Task item:
Filter the items below down to the lines that contain the string "corresponding", and copy each of those lines.
====== Data records
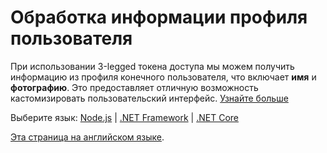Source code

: # Обработка информации профиля пользователя

При использовании 3-legged токена доступа мы можем получить информацию из профиля конечного пользователя, что включает **имя** и **фотографию**. Это предоставляет отличную возможность кастомизировать пользовательский интерфейс. [Узнайте больше](https://developer.autodesk.com/en/docs/oauth/v2/reference/http/users-@me-GET/)

Выберите язык: [Node.js](/ru-RU/oauth/user/nodejs) | [.NET Framework](/ru-RU/oauth/user/net) | [.NET Core](/ru-RU/oauth/user/netcore)

[Эта страница на английском языке](https://learnforge.autodesk.io/#/oauth/user/readme).
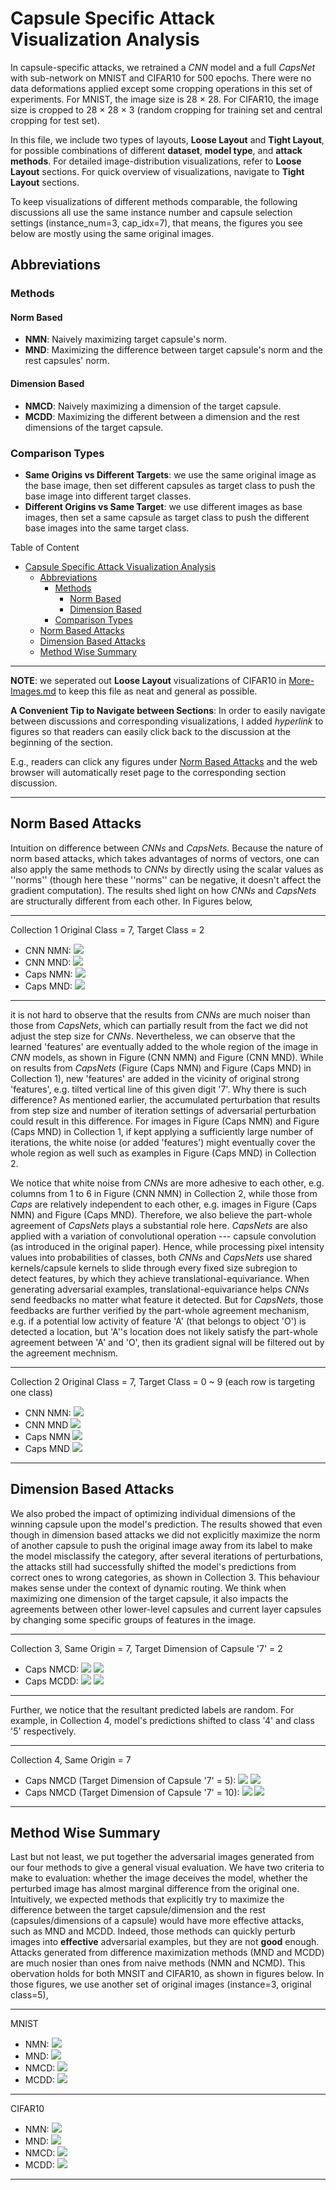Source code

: # Capsule Specific Attack Visualization Analysis
In capsule-specific attacks, we retrained a _CNN_ model and a full _CapsNet_
with sub-network on MNIST and CIFAR10 for 500 epochs. There were no data
deformations applied except some cropping operations in this set of experiments.
For MNIST, the image size is 28 $\times$ 28. For CIFAR10, the image size is
cropped to 28 $\times$ 28 $\times$ 3 (random cropping for training set and
central cropping for test set).

In this file, we include two types of layouts, **Loose Layout** and
**Tight Layout**, for possible combinations of different **dataset**, 
**model type**, and **attack methods**. For detailed image-distribution
visualizations, refer to **Loose Layout** sections. For quick overview of
visualizations, navigate to **Tight Layout** sections.

To keep visualizations of different methods comparable, the following discussions all use the same instance number and capsule selection settings (instance_num=3, cap_idx=7), that means, the figures you see below are mostly using the same original images. 

## Abbreviations

### Methods
#### Norm Based
- **NMN**: Naively maximizing target capsule's norm.
- **MND**: Maximizing the difference between target capsule's norm and the rest capsules' norm.
#### Dimension Based
- **NMCD**: Naively maximizing a dimension of the target capsule.
- **MCDD**: Maximizing the different between a dimension and the rest dimensions of the target capsule.

### Comparison Types
- **Same Origins vs Different Targets**: we use the same original image as the base image, then set different capsules as target class to push the base image into different target classes.
- **Different Origins vs Same Target**: we use different images as base images, then set a same capsule as target class to push the different base images into the same target class.

Table of Content
- [Capsule Specific Attack Visualization Analysis](#capsule-specific-attack-visualization-analysis)
  - [Abbreviations](#abbreviations)
    - [Methods](#methods)
      - [Norm Based](#norm-based)
      - [Dimension Based](#dimension-based)
    - [Comparison Types](#comparison-types)
  - [Norm Based Attacks](#norm-based-attacks)
  - [Dimension Based Attacks](#dimension-based-attacks)
  - [Method Wise Summary](#method-wise-summary)


---
**NOTE**: we seperated out **Loose Layout** visualizations of CIFAR10 in [More-Images.md](More-Images.md)
to keep this file as neat and general as possible.

**A Convenient Tip to Navigate between Sections**: In order to easily navigate between discussions
and corresponding visualizations, I added _hyperlink_ to figures so that readers can easily
click back to the discussion at the beginning of the section.

E.g., readers can click any figures under [Norm Based Attacks](#norm-based-attacks) and the web
browser will automatically reset page to the corresponding section discussion.

---

## Norm Based Attacks
Intuition on difference between _CNNs_ and _CapsNets_. Because the nature of norm based attacks, which
takes advantages of norms of vectors, one can also apply the same methods to _CNNs_ by directly
using the scalar values as ''norms'' (though here these ''norms'' can be negative, it doesn't
affect the gradient computation). The results shed light on how _CNNs_ and _CapsNets_ are
structurally different from each other. In Figures below,

---
Collection 1
Original Class = 7, Target Class = 2
- CNN NMN: 
[![](norm_based/loose_layout/ins3_cap7/Same_Ori-Diff_Tar/mnist_cnn_naive_max_norm/2.png)](#norm-based-attacks)
- CNN MND: 
[![](norm_based/loose_layout/ins3_cap7/Same_Ori-Diff_Tar/mnist_cnn_max_norm_diff/2.png)](#norm-based-attacks)
- Caps NMN: 
[![](norm_based/loose_layout/ins3_cap7/Same_Ori-Diff_Tar/mnist_cap_naive_max_norm/2.png)](#norm-based-attacks)
- Caps MND: 
[![](norm_based/loose_layout/ins3_cap7/Same_Ori-Diff_Tar/mnist_cap_max_norm_diff/2.png)](#norm-based-attacks)

---
it is not hard to observe that the results from _CNNs_ are much noiser than those from _CapsNets_,
which can partially result from the fact we did not adjust the step size for _CNNs_.
Nevertheless, we can observe that the learned 'features' are eventually added to the whole
region of the image in _CNN_ models, as shown in Figure (CNN NMN) and Figure (CNN MND).
While on results from _CapsNets_ (Figure (Caps NMN) and Figure (Caps MND) in Collection 1), new 'features' are
added in the vicinity of original strong 'features', e.g. tilted vertical line of this given
digit '7'. Why there is such difference? As mentioned earlier, the accumulated perturbation
that results from step size and number of iteration settings of adversarial perturbation
could result in this difference. For images in Figure (Caps NMN) and Figure (Caps MND) in Collection 1, if
kept applying a sufficiently large number of iterations, the white noise (or added 'features')
might eventually cover the whole region as well such as examples in Figure (Caps MND) in Collection 2.

We notice that white noise from _CNNs_ are more adhesive to each other, e.g. columns from 1 to 6 in
Figure (CNN NMN) in Collection 2, while those from _Caps_ are relatively independent to each other,
e.g. images in Figure (Caps NMN) and Figure (Caps MND). Therefore, we also believe the part-whole agreement of _CapsNets_ plays a substantial role here. _CapsNets_ are also applied with a variation of
convolutional operation --- capsule
convolution (as introduced in the original paper). Hence, while processing pixel intensity
values into probabilities of classes, both _CNNs_ and _CapsNets_ use shared kernels/capsule
kernels to slide through every fixed size subregion to detect features, by which they achieve
translational-equivariance. When generating adversarial examples, translational-equivariance
helps _CNNs_ send feedbacks no matter what feature it detected. But for _CapsNets_, those
feedbacks are further verified by the part-whole agreement mechanism, e.g. if a potential low
activity of feature 'A' (that belongs to object 'O') is detected a location, but 'A''s location
does not likely satisfy the part-whole agreement between 'A' and 'O', then its gradient signal
will be filtered out by the agreement mechnism.


---
Collection 2
Original Class = 7, Target Class = 0 ~ 9 (each row is targeting one class)
- CNN NMN:
  [![](norm_based/tight_layout/ins3_cap7/Same_Ori-Diff_Tar/mnist_cnn_naive_max_norm.png)](#norm-based-attacks)
- CNN MND
  [![](norm_based/tight_layout/ins3_cap7/Same_Ori-Diff_Tar/mnist_cnn_max_norm_diff.png)](#norm-based-attacks)
- Caps NMN
  [![](norm_based/tight_layout/ins3_cap7/Same_Ori-Diff_Tar/mnist_cap_naive_max_norm.png)](#norm-based-attacks)
- Caps MND
  [![](norm_based/tight_layout/ins3_cap7/Same_Ori-Diff_Tar/mnist_cap_max_norm_diff.png)](#norm-based-attacks)
  
---

## Dimension Based Attacks
We also probed the impact of optimizing individual dimensions of the winning capsule upon
the model's prediction. The results showed that even though in dimension based attacks
we did not explicitly maximize the norm of another capsule to push the original image
away from its label to make the model misclassify the category, after several iterations
of perturbations, the attacks still had successfully shifted the model's predictions from
correct ones to wrong categories, as shown in Collection 3. This behaviour makes sense under
the context of dynamic routing. We think when maximizing one dimension of the target capsule, 
it also impacts the agreements between other lower-level capsules and current layer capsules
by changing some specific groups of features in the image.

---
Collection 3, Same Origin = 7, Target Dimension of Capsule '7' = 2
- Caps NMCD:
  [![](dim_based/loose_layout/ins3_cap7/mnist_cap_naive_max_caps_dim/2.png)](#dimension-based-attacks)
  [![](dim_based/loose_layout/ins3_cap7/mnist_cap_naive_max_caps_dim/2_distr.png)](#dimension-based-attacks)
- Caps MCDD:
  [![](dim_based/loose_layout/ins3_cap7/mnist_cap_max_caps_dim_diff/2.png)](#dimension-based-attacks)
  [![](dim_based/loose_layout/ins3_cap7/mnist_cap_max_caps_dim_diff/2_distr.png)](#dimension-based-attacks)

---
 
Further, we notice that the resultant predicted labels are random. For example, in
Collection 4, model's predictions shifted to class '4' and class '5' respectively.

---
Collection 4, Same Origin = 7
- Caps NMCD (Target Dimension of Capsule '7' = 5):
  [![](dim_based/loose_layout/ins3_cap7/mnist_cap_naive_max_caps_dim/5.png)](#dimension-based-attacks)
  [![](dim_based/loose_layout/ins3_cap7/mnist_cap_naive_max_caps_dim/5_distr.png)](#dimension-based-attacks)
- Caps NMCD (Target Dimension of Capsule '7' = 10):
  [![](dim_based/loose_layout/ins3_cap7/mnist_cap_naive_max_caps_dim/10.png)](#dimension-based-attacks)
  [![](dim_based/loose_layout/ins3_cap7/mnist_cap_naive_max_caps_dim/10_distr.png)](#dimension-based-attacks)

---

## Method Wise Summary
Last but not least, we put together the adversarial images generated from our four methods to
give a general visual evaluation. We have two criteria to make to evaluation: whether the image
deceives the model, whether the perturbed image has almost marginal difference from the original one.
Intuitively, we expected methods that explicitly try to maximize the difference between the target
capsule/dimension and the rest (capsules/dimensions of a capsule) would have more effective attacks,
such as MND and MCDD. Indeed, those methods can quickly perturb images into **effective** adversarial examples, but they are not **good** enough. Attacks generated from difference maximization methods
(MND and MCDD) are much nosier than ones from naive methods (NMN and NCMD). This obervation
holds for both MNSIT and CIFAR10, as shown in figures below. In those figures, we use another set of original images (instance=3, original class=5),

---
MNIST
- NMN: [![](norm_based/tight_layout/ins3_cap5/Same_Ori-Diff_Tar/mnist_cap_naive_max_norm.png)](#method-wise-comparison)
- MND: [![](norm_based/tight_layout/ins3_cap5/Same_Ori-Diff_Tar/mnist_cap_max_norm_diff.png)](#method-wise-comparison)
- NMCD: [![](dim_based/tight_layout/ins3_cap5/mnist_cap_naive_max_caps_dim.png)](#method-wise-comparison)
- MCDD: [![](dim_based/tight_layout/ins3_cap5/mnist_cap_max_caps_dim_diff.png)](#method-wise-comparison)

---
CIFAR10
- NMN: [![](norm_based/tight_layout/ins3_cap7/Same_Ori-Diff_Tar/cifar10_cap_naive_max_norm.png)](#method-wise-comparison)
- MND: [![](norm_based/tight_layout/ins3_cap7/Same_Ori-Diff_Tar/cifar10_cap_max_norm_diff.png)](#method-wise-comparison)
- NMCD: [![](dim_based/tight_layout/ins3_cap7/cifar10_cap_naive_max_caps_dim.png)](#method-wise-comparison)
- MCDD: [![](dim_based/tight_layout/ins3_cap7/cifar10_cap_max_caps_dim_diff.png)](#method-wise-comparison)

---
============
Task solution:
and corresponding visualizations, I added _hyperlink_ to figures so that readers can easily
browser will automatically reset page to the corresponding section discussion.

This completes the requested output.